The largest pharmacy chain in the UK has been accused of exploiting government-funded consultation hours
The largest pharmacy chain in the UK, Boots, has been accused of beefing up profits by exploiting government-funded consultation hours
Allegations by Boots staff published in The Guardian newspaper have prompted the regulator, the General Pharmaceutical Council, to call in further evidence.
The article alleged that Boots was exploiting the medicine-use reviews (MURs) program by obliging pharmacists to conduct unnecessary consultations.
NHS pays pharmacists £28 to provide MURs – advice to patients on medicine and diet – in an effort to reduce the number of people making GP consultations.

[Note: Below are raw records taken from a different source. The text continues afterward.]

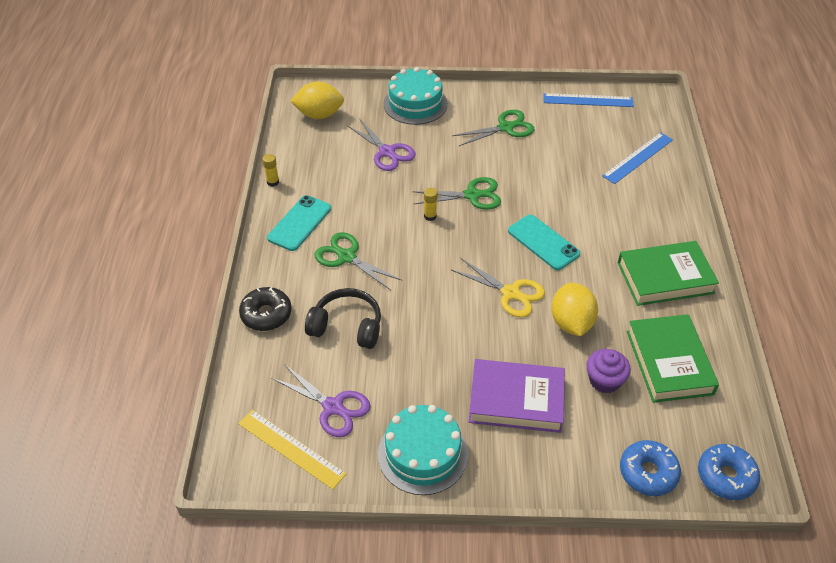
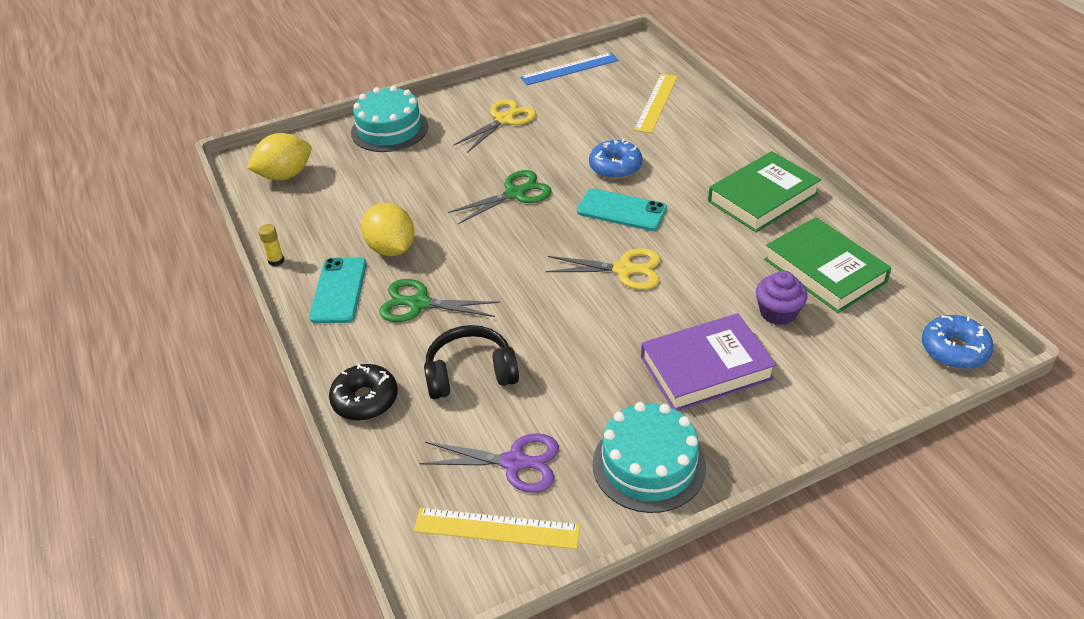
camera: 25 degrees left, 5 degrees down
purple scissors [348,120,415,171] -> none
yellow glue stick [424,188,438,221] -> none
green scissors [452,110,534,146] -> yellow scissors [453,99,536,153]
yellow lemon [551,283,598,336] -> yellow lemon moved to [361,203,414,256]
blue ruler [602,132,673,184] -> yellow ruler [634,74,678,133]
blue donut [620,440,681,496] -> blue donut moved to [589,139,643,179]

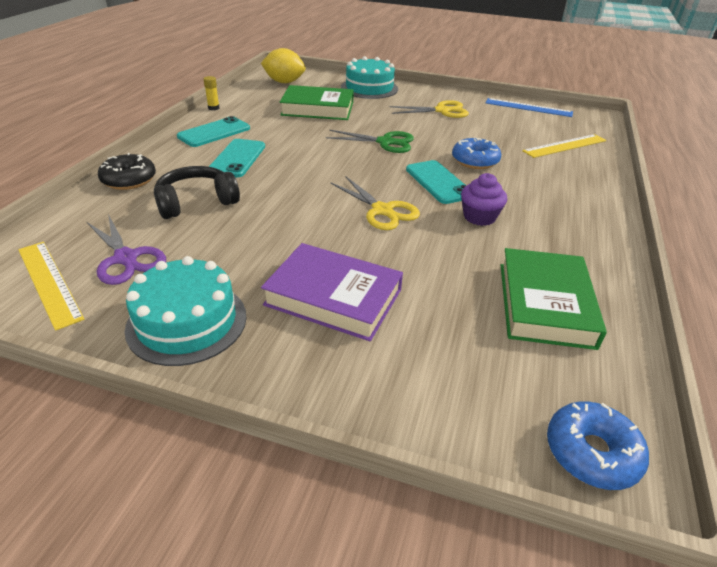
camera: 40 degrees right, 5 degrees down
yellow lemon [361,203,414,256] -> none
green scissors [379,279,500,322] -> turquoise phone [209,139,265,177]
black headphones [424,325,519,399] -> black headphones turned 60 degrees counterclockwise [154,166,240,219]
green book [708,151,821,232] -> green book moved to [280,85,354,120]
purple cupcake [756,271,807,325] -> purple cupcake moved to [461,173,507,226]

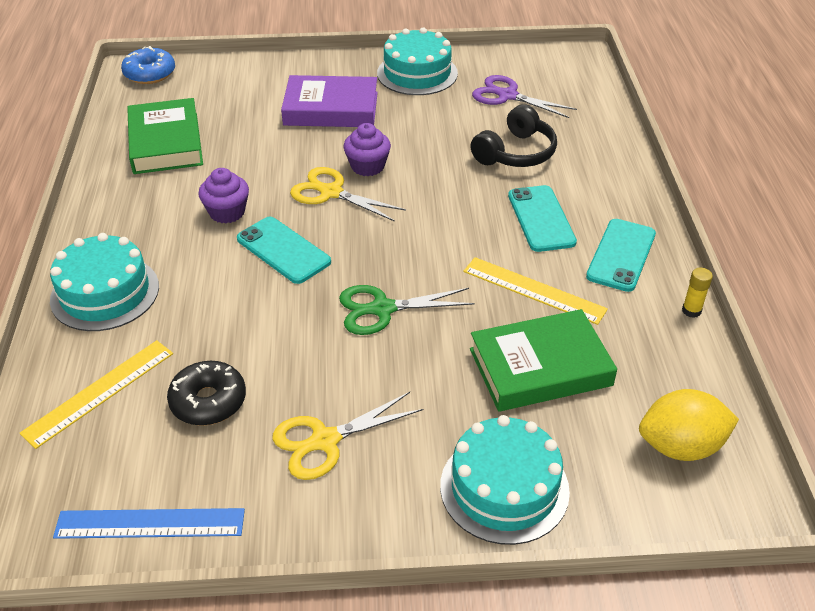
camera: 160 degrees right, 5 degrees up
yellow ruler [18,242,84,331] -> yellow ruler moved to [463,257,608,325]
black donut [98,153,156,190] -> black donut moved to [167,361,246,426]
blue donut [452,138,501,169] -> none
none -> turquoise cake [50,233,159,331]
none -> purple cupcake [344,123,391,176]

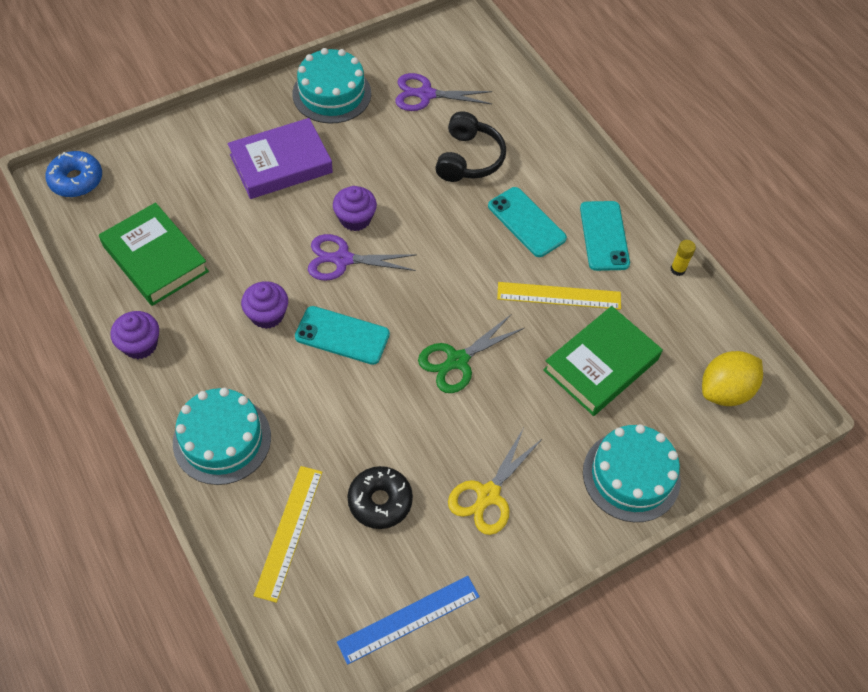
camera: 30 degrees left, 15 degrees up
yellow scissors [290,167,406,222] -> purple scissors [308,234,417,281]
none -> purple cupcake [110,311,159,359]

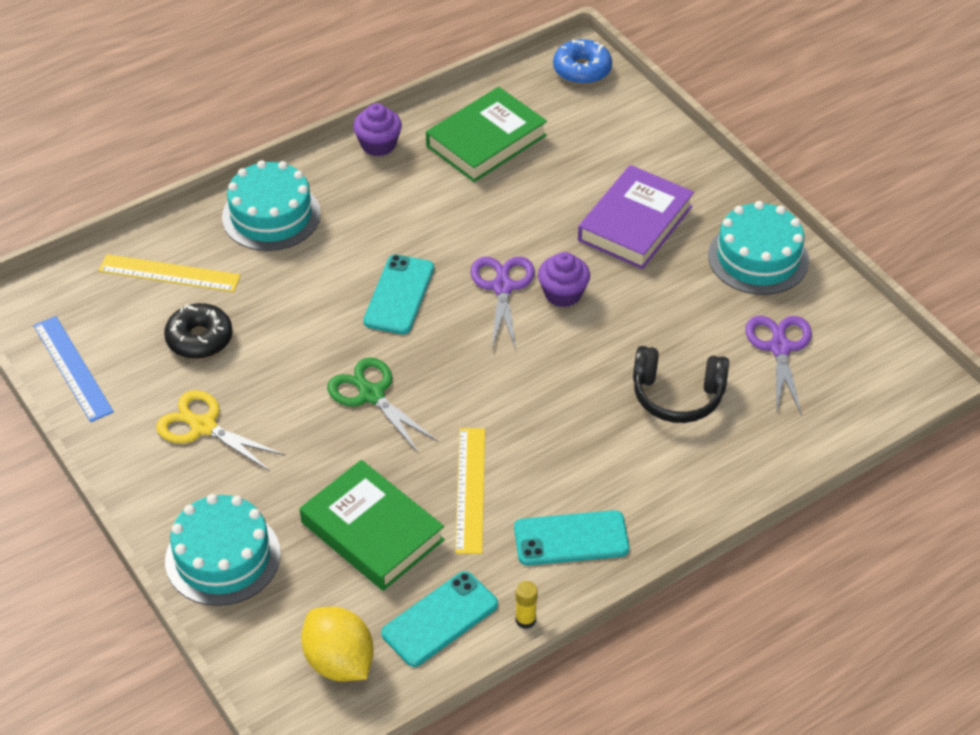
camera: 90 degrees right, 10 degrees down
purple book [227,118,333,199] -> purple book turned 60 degrees clockwise [578,165,694,269]
purple cupcake [241,281,288,329] -> none
turquoise phone [488,187,567,257] -> turquoise phone moved to [381,571,498,667]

To prevent the system being abused, the maximum number of medicine-use reviews per year is set at 400 for each pharmacy. Boots managers, however, set pharmacists that number as a target that had to be met.
In addition, the newspaper suggested that Boots’ working conditions were threatening patient safety and compromising pharmacists’ professional ethics.
“To pay back billions in loans, […] the investors pursued a model of ‘stretch and extract’: stretching finances and staff to the limit – then extracting profits,” said economics commentator Aditya Chakrabortty.
“The story of Boots is, at root, about what happens when high finance preys on the High Street. The damage done to hard working professionals, to the public purse and indeed to public trust is huge.”
The owner of the Boots brand, Walgreens Boots Alliance, has shown some interest in entering the Australian market, registering its trademark with IP Australia late last year.